Records from a data collection:
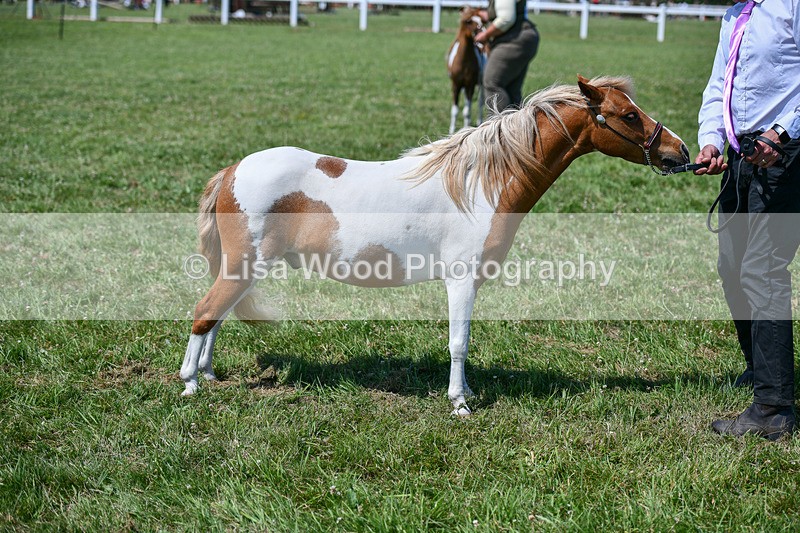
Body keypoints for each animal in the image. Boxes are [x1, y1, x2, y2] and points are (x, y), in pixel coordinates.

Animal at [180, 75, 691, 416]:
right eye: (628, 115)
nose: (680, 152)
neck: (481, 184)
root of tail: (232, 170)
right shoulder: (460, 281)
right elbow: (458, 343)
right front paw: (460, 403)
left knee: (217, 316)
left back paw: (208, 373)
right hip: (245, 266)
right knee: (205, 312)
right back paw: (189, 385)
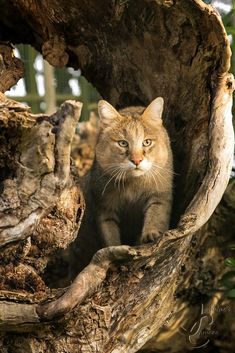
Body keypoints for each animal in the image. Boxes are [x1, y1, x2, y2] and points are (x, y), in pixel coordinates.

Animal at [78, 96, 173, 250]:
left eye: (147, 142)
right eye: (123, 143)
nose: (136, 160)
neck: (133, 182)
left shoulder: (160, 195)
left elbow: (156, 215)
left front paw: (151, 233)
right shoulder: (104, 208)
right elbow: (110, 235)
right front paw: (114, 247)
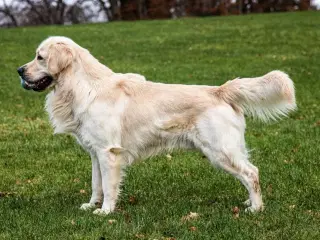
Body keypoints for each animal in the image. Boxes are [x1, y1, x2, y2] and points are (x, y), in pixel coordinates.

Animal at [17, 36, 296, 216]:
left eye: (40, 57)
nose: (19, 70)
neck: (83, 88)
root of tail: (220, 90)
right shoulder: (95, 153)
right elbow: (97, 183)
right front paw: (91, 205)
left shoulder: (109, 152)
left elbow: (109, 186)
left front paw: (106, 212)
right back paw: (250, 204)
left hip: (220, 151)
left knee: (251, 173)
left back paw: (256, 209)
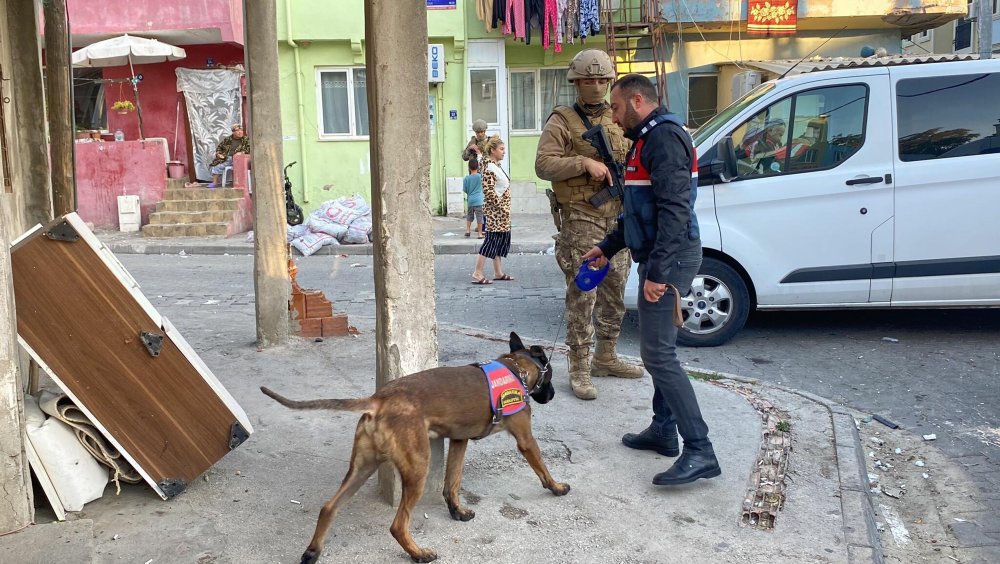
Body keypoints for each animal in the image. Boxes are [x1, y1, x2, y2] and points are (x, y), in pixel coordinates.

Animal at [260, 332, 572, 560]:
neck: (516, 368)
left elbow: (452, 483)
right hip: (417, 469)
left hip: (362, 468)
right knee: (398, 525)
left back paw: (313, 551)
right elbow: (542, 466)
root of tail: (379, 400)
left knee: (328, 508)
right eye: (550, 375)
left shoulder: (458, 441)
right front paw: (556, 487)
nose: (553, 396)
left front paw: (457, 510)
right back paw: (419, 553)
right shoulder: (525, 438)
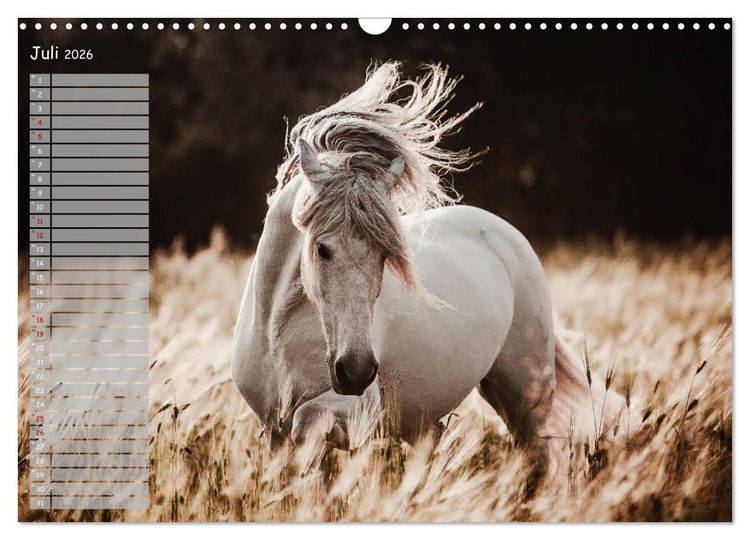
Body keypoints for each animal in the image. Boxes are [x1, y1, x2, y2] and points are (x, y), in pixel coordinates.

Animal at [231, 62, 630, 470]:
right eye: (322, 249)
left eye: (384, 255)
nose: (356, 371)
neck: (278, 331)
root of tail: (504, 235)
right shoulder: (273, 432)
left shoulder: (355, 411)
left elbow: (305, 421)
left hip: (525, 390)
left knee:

* Aim of the exercise
In the answer, repeat exactly the lines from the top of the entries above through the line with "right front paw: (460, 403)", and leave pictures out of it.

* Expected answer
Body keypoints for each animal in the image. Boxes are [x1, y1, x2, y2] and points are (x, y), in pixel coordinates.

Animal at [180, 75, 691, 416]:
right eye: (628, 115)
nose: (680, 152)
neck: (481, 184)
root of tail: (232, 170)
right shoulder: (460, 281)
right elbow: (458, 343)
right front paw: (460, 403)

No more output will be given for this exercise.